On 05/14/2018 02:05 PM, Jean-Baptiste Maneyrol wrote:
The purpose of this series is to implement a new timestamping mechanism
able to cope with missing and delayed interrupts.
Since our system is not real-time, there will be cases where interrupts
with higher priorities will prevent the execution of our interrupt
handler. We need to be able to deal with it and keep an accurate
timestamp for data. We will not loose data since chips have a FIFO, but
we will loose interrupt timestamps.
The main idea in this mechanism is first to validate interrupt
timestamps, and then use them to estimate the chip internal clock from
system side. For validating an interrupt timestamp, we compute the delta
time between 2 interrupts and divide it by the chip divider to come back
to the chip internal 1KHz frequency. If the value matches 1KHz by +/-
4%, we consider it to be valid. In this case, we use the interrupt
timestamps for the data and the computed interval for estimating the
chip internal frequency (doing a mean with the precedent value for a
low-pass filtering). If the value doesn't match the 4% criteria, we drop
the timestamp and we compute a new one using the precedent value and the
estimated chip frequency.
The first patches of the series are some cleanup needed for this
implementation :
* patch 1: get rid of the timestamps FIFO (was in fact useless)

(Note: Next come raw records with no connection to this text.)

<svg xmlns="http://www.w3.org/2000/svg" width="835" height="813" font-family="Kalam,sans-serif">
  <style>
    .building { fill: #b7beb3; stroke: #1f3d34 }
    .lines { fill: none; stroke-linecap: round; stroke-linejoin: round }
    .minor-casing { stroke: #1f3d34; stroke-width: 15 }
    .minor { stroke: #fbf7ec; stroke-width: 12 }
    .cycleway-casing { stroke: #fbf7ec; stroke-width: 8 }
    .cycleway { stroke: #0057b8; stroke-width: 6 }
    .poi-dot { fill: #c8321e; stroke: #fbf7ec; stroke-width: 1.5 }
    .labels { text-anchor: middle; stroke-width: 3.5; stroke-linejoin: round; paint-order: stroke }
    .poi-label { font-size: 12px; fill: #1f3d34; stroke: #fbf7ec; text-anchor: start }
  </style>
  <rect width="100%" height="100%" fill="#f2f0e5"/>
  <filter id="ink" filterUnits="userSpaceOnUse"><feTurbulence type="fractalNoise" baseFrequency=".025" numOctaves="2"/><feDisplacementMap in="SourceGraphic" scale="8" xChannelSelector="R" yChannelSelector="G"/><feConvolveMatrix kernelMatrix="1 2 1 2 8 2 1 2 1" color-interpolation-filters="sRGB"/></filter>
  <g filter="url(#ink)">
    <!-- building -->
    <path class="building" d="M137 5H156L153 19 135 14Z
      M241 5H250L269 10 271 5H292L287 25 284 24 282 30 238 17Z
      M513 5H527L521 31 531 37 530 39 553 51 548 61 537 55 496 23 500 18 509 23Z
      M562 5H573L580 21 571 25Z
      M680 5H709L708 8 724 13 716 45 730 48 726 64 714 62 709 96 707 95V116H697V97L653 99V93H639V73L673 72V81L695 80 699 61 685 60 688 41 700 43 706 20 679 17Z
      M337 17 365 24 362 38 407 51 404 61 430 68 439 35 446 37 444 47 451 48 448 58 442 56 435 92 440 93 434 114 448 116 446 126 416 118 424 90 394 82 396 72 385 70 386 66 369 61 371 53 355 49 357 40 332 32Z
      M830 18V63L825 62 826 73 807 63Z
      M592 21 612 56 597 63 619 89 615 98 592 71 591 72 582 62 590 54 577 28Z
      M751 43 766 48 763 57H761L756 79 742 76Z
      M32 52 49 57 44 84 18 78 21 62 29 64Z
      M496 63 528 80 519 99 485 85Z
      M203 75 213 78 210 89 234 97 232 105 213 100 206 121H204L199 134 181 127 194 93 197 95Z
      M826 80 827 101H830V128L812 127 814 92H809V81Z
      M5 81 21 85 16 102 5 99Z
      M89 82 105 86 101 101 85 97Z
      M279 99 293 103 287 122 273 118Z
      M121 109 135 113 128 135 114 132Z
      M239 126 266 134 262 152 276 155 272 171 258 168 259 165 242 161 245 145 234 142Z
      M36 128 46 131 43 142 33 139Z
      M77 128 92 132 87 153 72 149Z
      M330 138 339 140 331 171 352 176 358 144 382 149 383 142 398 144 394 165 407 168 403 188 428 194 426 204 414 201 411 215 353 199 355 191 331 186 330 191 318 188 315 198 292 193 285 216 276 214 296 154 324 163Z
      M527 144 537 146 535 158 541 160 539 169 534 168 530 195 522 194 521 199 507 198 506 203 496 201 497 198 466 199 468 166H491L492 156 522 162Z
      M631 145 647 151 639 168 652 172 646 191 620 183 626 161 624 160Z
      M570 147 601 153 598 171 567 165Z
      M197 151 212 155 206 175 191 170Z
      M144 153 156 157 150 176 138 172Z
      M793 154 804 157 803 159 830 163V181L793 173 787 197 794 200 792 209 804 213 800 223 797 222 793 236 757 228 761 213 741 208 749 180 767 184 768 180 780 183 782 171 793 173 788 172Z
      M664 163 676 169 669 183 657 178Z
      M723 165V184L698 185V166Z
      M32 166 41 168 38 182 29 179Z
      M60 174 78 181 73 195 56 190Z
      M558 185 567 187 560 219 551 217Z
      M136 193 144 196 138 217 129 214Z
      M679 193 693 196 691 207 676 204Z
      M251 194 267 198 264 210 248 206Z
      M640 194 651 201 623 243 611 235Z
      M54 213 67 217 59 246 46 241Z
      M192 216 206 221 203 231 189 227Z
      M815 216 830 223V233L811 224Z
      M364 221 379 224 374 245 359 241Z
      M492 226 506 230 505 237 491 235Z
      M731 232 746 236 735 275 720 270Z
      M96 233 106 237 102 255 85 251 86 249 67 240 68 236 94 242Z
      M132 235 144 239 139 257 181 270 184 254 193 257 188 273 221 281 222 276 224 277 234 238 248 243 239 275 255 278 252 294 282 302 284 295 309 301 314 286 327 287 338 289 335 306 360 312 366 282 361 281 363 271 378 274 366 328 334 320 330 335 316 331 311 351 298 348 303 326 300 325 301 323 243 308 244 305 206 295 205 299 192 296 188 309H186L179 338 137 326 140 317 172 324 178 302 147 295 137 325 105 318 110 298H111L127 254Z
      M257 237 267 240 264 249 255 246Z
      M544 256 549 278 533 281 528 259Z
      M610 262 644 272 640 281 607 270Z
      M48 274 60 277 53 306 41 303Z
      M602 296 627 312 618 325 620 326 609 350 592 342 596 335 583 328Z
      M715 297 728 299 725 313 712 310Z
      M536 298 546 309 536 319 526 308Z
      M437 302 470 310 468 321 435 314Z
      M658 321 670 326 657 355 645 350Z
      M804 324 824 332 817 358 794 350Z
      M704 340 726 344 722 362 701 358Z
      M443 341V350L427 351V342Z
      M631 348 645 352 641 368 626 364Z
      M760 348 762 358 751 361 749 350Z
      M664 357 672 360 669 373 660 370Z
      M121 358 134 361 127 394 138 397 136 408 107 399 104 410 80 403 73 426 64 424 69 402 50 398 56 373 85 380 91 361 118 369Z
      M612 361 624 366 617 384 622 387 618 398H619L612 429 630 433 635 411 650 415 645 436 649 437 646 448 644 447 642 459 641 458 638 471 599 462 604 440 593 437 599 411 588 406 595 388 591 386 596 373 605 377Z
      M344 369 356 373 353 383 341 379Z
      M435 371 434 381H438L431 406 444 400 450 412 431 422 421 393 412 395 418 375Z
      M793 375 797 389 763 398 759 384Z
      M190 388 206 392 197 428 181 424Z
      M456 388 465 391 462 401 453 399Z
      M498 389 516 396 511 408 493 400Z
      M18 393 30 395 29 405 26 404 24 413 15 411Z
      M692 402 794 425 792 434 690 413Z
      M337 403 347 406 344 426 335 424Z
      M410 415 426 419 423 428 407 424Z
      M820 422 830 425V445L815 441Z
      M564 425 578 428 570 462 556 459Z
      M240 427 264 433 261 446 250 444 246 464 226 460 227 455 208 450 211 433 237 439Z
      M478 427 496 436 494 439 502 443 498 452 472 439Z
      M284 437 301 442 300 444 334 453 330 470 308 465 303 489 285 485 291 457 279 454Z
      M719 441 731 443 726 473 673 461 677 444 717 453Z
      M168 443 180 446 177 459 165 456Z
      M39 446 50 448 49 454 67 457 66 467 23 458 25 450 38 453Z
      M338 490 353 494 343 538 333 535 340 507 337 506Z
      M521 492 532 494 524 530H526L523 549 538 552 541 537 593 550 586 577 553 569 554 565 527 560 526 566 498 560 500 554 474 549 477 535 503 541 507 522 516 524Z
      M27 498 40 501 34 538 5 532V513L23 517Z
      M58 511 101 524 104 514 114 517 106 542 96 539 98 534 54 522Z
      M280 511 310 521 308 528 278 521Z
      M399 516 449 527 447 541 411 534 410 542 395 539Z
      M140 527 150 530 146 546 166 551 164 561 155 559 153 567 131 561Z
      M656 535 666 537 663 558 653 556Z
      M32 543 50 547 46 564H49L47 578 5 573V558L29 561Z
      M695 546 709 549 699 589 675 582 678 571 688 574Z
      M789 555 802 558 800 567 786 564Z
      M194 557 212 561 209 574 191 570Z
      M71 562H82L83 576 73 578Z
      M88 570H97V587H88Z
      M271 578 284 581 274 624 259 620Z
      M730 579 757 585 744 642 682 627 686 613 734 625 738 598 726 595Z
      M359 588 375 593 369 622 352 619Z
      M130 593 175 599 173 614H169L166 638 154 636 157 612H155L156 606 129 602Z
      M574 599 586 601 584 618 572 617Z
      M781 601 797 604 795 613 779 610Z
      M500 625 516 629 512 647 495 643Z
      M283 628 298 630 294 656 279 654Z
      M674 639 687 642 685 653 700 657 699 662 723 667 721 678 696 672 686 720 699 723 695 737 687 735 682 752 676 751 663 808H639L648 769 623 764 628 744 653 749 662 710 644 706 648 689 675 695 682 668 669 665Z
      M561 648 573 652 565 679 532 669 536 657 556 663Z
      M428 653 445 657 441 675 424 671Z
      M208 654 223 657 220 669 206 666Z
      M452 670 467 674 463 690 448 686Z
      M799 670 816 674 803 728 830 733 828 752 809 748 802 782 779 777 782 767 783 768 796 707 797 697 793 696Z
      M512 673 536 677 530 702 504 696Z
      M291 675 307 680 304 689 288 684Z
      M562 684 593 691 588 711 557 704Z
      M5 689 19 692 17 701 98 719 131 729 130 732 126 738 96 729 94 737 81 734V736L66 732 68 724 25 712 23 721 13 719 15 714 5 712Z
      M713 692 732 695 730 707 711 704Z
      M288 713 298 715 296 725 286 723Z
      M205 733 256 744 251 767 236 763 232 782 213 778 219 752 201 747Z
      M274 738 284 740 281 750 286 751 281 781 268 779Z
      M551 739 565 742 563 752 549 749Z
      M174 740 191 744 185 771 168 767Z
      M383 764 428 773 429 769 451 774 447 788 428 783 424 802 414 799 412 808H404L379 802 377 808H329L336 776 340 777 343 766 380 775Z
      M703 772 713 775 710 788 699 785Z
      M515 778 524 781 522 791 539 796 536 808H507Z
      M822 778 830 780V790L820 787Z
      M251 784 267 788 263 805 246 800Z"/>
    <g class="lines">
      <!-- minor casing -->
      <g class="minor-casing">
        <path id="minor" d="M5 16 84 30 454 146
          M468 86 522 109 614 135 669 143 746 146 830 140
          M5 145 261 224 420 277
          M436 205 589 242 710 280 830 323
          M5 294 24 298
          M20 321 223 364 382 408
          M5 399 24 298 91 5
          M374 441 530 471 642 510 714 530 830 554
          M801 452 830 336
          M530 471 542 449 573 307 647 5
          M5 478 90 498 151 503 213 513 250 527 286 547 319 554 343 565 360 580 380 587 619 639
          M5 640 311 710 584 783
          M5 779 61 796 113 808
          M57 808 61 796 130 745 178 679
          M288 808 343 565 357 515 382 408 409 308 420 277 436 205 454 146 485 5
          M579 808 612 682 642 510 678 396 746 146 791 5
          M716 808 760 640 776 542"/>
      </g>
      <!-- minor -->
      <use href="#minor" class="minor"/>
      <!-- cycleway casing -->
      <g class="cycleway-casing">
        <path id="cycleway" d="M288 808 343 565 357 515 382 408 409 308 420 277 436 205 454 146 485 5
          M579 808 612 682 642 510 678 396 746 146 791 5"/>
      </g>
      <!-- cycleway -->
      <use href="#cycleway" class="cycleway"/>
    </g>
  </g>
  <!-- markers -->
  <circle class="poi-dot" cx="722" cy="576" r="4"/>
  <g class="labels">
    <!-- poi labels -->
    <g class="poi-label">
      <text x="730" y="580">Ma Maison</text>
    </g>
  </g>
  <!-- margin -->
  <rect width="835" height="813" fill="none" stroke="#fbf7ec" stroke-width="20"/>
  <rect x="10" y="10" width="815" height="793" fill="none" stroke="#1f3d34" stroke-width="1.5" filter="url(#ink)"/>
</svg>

* patch 2: replace fifo rate in Hz by the sample rate divider needed by
the timestamp mechanism. Sample rate divider is equivalent to fifo rate.
* patch 3: fix fifo count reading by ignoring incomplete datum (can happen)
* patch 4: fix fifo overflowing by using more accurate int status bit
* patch 5: the new timestamp mechanism
Martin,
any feedback from your platform where the issue appears a lot are welcome.
Thanks.
JB
I like this approach. I tested the patch series on my troubled board and
am happy to report it working nicely.